The markup state is applied from the <$(IDENT) up to the /?> regular expressions.

Note: $(IDENT) is not actually a regular expression pattern, but a preprocessor variable defined at the top of the definition file. See below.

attribute, equal, value and value.unquoted are states that will apply only inside the markup state, i.e. between the start and end patterns defined by the from command.

In other words, all these nested states allows define a specific highlighting process that occurs only inside HTML markups.

Special commands

This is a command that matches no text, but define some properties in association with the current state.

There is only one special command, at the moment:

limit Matching that state set the "limit" flag indicating a new section of the text.

For example, the Gambas text editor uses that flag for delimiting collapsible sections in the edited text.

Variables

Variables are text surrounded by $( and ). They have a value, usually defined at the beginning of the definition file.

The syntax of a variable definition is the following:

$(variable name) = value

Example:
$(IDENT)=[a-zA-Z0-9-:]+

Every occurrence of the variable is replaced by its value.

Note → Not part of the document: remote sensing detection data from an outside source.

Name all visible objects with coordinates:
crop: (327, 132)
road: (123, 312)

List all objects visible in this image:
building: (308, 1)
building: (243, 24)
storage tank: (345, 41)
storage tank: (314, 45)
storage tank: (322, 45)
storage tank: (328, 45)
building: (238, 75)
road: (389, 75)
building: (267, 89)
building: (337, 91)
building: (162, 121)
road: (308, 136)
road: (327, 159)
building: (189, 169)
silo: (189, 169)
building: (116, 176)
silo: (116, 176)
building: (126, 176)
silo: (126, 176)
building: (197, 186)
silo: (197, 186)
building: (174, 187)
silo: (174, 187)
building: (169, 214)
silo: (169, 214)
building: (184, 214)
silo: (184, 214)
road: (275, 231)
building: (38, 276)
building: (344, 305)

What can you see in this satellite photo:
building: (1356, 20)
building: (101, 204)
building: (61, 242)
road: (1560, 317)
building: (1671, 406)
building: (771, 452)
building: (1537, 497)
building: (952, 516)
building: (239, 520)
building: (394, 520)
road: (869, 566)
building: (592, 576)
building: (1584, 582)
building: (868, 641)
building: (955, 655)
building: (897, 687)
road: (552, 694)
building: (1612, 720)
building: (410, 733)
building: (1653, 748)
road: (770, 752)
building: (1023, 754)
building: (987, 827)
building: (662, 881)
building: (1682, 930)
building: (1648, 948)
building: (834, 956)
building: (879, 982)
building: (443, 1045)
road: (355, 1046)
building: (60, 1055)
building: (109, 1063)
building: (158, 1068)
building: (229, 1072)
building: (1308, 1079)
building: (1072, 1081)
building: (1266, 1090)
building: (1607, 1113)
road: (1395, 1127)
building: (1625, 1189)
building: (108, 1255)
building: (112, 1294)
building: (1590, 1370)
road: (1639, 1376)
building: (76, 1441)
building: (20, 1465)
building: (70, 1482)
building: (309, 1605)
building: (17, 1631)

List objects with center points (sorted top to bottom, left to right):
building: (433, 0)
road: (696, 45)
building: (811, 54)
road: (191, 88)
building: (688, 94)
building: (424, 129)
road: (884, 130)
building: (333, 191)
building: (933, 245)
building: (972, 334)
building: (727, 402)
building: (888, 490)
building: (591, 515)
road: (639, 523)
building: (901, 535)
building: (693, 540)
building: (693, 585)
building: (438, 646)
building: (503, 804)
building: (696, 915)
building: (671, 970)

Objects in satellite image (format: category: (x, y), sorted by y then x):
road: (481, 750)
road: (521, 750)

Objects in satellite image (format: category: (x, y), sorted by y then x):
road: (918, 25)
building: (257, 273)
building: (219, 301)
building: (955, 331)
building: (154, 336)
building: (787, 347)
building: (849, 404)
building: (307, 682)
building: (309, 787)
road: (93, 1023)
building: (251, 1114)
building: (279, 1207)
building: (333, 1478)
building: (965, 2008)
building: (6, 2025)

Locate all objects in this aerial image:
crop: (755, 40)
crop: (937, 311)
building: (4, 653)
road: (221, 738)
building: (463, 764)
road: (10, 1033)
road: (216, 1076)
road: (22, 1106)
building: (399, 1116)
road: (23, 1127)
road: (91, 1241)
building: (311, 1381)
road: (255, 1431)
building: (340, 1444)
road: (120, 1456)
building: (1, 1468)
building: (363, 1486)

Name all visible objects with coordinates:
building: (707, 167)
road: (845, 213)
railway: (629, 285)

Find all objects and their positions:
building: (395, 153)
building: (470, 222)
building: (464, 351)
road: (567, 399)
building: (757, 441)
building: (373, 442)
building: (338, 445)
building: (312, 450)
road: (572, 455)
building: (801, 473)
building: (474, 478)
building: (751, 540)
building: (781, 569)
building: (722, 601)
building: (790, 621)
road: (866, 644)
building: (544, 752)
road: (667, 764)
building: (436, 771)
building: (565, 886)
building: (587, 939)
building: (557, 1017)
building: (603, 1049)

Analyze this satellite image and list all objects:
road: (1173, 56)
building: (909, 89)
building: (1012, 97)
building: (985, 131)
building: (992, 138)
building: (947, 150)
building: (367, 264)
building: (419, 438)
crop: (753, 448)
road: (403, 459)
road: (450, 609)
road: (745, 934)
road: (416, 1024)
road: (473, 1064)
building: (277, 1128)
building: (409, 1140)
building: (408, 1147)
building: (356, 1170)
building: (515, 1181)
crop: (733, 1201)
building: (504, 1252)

So, in the example, every occurrence of $(IDENT) in the definition file will be replaced by [a-zA-Z0-9-:]+.

It is the right way to centralize the definition of your regular expression patterns.

Preprocessor commands

Definition files support some rudimentary preprocessing commands. These preprocessing commands are lines beginning with the @ character.

Command Description
@include file name Include another definition file inside the current one. The included file must be located in the same directory as the current file, so only the file name is specified.
@define name Define a preprocessor flag named name.
@if name
...
@endif
Process the part of the definition file between @if name and @endif only if the name has been defined with the @define command.
@word regular expression Define which regular expression the word and keyword commands will use to match a word. The regular expression must be specified between / characters.

By default, a word is matched by the /[A-Za-z_][A-Za-z0-9_]*/ regular expression.